** Excerpted records follows **

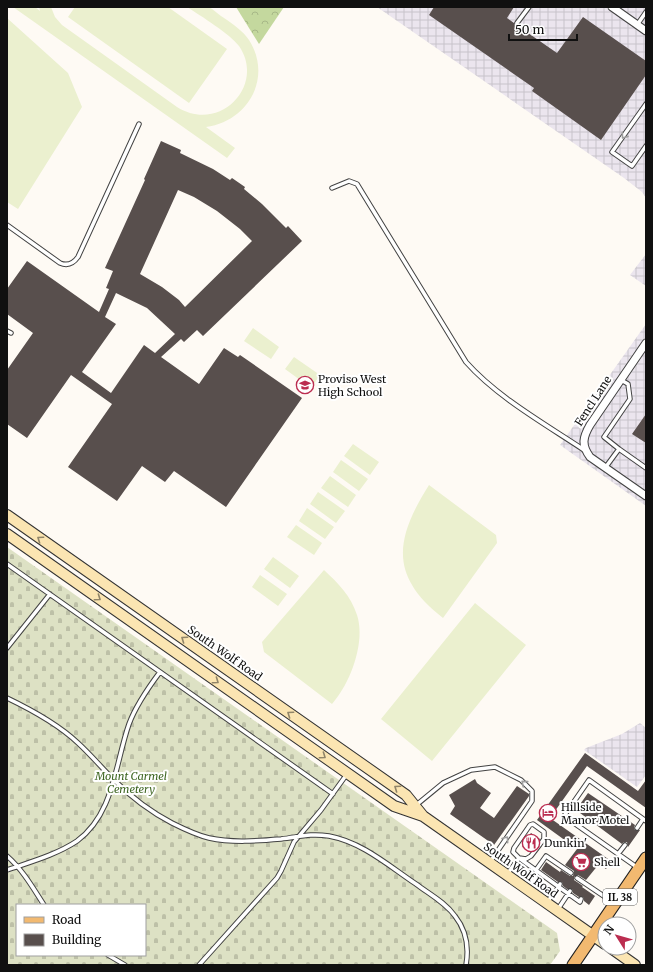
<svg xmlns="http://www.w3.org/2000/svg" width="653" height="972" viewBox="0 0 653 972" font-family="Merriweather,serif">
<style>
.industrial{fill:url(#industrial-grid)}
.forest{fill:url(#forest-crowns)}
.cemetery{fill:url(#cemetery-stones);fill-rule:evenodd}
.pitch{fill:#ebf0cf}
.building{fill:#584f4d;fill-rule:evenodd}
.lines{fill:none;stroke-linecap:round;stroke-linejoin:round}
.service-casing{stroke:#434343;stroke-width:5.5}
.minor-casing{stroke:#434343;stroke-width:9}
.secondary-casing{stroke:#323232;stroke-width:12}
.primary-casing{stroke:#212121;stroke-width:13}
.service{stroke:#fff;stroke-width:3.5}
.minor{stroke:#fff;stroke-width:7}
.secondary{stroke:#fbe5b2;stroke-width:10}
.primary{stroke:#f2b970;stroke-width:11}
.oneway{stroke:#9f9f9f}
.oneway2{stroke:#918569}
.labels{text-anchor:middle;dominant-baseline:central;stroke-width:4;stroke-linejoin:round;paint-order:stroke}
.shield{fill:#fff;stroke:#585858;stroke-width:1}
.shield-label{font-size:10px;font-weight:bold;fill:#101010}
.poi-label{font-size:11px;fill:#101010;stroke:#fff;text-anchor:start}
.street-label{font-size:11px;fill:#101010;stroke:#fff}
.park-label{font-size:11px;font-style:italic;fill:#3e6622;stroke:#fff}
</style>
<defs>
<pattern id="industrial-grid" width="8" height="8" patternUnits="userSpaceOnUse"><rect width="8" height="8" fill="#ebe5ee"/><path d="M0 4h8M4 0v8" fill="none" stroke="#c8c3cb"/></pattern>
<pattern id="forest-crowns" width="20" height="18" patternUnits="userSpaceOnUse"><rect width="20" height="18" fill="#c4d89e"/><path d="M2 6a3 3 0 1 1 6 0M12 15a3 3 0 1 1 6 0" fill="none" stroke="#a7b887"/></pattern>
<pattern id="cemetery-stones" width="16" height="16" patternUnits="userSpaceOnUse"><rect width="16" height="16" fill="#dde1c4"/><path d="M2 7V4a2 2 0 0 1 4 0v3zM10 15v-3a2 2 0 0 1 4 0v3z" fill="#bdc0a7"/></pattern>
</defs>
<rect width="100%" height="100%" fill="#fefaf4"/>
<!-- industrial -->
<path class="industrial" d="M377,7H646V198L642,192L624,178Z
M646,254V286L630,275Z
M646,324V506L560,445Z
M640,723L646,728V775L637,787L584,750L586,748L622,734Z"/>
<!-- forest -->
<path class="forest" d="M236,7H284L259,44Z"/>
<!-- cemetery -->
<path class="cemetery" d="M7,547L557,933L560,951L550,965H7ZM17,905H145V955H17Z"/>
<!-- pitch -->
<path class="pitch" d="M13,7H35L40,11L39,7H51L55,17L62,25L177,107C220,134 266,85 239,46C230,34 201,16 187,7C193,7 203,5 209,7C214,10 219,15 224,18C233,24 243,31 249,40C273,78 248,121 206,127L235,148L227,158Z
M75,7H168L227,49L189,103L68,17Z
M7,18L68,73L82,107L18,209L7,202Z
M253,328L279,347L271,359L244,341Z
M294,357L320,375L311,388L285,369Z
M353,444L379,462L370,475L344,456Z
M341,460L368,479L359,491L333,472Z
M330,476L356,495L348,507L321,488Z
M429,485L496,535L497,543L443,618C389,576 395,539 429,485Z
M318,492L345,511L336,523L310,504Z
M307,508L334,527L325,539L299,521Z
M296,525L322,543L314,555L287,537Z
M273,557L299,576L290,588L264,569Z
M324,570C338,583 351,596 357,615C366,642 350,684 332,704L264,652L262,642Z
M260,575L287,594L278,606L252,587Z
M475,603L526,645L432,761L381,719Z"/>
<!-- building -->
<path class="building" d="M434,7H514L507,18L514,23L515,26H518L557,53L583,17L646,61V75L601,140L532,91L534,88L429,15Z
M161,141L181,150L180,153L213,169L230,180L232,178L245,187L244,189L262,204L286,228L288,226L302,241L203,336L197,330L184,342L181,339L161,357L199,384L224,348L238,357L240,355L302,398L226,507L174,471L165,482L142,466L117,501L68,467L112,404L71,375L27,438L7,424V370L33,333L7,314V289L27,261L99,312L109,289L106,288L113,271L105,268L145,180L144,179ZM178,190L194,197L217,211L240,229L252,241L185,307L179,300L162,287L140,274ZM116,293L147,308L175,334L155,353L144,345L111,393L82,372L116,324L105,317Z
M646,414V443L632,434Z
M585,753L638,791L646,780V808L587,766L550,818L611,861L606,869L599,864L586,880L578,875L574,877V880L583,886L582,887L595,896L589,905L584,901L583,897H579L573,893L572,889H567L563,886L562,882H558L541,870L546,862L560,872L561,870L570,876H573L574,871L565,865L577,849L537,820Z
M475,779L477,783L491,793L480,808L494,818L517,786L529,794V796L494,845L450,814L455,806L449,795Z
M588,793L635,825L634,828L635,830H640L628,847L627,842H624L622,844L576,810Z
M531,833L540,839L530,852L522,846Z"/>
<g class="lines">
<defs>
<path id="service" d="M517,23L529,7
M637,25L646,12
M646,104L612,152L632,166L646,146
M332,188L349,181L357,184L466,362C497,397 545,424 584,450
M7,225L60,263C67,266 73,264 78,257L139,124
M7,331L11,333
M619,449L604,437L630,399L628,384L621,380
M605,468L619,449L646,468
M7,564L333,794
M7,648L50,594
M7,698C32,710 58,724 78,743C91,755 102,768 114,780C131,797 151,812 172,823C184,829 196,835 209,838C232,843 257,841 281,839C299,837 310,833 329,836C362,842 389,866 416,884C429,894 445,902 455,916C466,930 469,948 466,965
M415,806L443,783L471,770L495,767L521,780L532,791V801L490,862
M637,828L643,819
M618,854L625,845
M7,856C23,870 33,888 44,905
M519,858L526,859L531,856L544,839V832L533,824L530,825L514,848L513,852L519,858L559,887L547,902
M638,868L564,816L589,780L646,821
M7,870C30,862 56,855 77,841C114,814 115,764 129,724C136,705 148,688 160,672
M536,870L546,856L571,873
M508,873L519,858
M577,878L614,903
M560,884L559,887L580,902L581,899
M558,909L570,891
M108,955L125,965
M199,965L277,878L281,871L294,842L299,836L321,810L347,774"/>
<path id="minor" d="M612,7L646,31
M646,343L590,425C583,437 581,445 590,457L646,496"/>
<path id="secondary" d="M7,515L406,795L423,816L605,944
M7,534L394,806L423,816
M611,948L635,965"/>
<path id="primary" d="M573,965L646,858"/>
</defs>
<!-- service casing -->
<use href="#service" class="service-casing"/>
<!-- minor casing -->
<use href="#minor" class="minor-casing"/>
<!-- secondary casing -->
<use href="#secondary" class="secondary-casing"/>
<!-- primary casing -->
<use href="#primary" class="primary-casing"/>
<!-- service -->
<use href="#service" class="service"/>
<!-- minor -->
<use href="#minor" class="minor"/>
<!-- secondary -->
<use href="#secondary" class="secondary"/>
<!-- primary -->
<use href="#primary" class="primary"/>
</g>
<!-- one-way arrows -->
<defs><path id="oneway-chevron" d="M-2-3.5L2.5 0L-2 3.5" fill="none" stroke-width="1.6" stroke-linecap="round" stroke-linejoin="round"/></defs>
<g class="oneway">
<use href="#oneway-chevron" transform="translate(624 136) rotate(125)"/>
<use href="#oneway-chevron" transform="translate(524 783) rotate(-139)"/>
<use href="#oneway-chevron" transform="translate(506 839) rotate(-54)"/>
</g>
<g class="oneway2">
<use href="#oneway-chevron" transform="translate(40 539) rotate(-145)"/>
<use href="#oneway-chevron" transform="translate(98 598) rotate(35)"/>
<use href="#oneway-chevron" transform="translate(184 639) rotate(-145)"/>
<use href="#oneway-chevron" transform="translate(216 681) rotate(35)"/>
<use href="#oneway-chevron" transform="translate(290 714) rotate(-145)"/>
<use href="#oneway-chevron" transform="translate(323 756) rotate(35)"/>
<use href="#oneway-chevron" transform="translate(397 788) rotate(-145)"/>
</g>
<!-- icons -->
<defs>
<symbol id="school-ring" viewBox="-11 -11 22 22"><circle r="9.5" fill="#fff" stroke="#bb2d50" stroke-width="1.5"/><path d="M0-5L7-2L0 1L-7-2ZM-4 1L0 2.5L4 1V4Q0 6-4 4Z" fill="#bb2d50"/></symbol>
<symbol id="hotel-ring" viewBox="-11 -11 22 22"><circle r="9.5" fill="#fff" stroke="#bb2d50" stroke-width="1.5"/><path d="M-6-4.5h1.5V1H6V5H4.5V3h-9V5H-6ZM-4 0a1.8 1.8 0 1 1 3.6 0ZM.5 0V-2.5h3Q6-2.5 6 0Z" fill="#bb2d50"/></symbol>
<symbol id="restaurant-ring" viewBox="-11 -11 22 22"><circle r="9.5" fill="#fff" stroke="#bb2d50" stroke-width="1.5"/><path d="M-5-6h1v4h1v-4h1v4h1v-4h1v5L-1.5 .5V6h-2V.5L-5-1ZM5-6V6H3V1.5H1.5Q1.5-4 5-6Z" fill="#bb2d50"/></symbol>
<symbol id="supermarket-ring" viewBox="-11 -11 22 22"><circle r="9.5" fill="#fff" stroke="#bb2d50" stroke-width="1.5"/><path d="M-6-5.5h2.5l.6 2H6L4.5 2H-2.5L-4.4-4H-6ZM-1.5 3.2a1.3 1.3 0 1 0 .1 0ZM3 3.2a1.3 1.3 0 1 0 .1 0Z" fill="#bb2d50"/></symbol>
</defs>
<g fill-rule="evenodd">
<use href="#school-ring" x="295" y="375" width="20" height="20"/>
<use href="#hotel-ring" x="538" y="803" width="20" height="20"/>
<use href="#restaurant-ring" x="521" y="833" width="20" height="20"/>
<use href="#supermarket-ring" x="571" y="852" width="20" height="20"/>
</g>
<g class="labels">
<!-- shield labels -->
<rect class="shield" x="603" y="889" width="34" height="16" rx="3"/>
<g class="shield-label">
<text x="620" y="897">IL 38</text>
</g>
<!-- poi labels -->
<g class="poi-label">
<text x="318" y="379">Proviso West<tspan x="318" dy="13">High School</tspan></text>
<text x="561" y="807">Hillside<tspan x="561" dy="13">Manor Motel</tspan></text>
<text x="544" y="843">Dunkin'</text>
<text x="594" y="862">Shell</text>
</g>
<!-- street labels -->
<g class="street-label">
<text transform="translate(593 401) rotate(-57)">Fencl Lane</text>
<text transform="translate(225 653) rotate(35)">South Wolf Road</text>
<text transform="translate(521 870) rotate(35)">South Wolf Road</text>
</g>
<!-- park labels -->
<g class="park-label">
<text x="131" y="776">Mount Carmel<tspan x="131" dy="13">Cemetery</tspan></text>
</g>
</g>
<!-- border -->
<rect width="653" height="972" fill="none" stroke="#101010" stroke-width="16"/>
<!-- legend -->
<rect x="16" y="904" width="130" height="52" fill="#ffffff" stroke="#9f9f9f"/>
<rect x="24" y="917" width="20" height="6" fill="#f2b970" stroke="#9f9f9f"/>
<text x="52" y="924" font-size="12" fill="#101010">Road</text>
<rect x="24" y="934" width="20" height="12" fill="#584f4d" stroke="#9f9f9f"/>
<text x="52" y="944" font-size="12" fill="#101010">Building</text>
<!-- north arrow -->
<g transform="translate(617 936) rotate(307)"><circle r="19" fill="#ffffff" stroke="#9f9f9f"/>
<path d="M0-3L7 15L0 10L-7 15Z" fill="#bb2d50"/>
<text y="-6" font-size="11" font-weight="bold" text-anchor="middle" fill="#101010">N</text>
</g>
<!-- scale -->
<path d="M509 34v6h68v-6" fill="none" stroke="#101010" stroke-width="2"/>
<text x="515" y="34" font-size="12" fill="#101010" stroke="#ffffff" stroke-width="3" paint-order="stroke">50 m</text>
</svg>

** End of Excerpted records **

Your task:
Check each line of the records for the word "evenodd" and extract those that contain it.

Answer:
.cemetery{fill:url(#cemetery-stones);fill-rule:evenodd}
.building{fill:#584f4d;fill-rule:evenodd}
<g fill-rule="evenodd">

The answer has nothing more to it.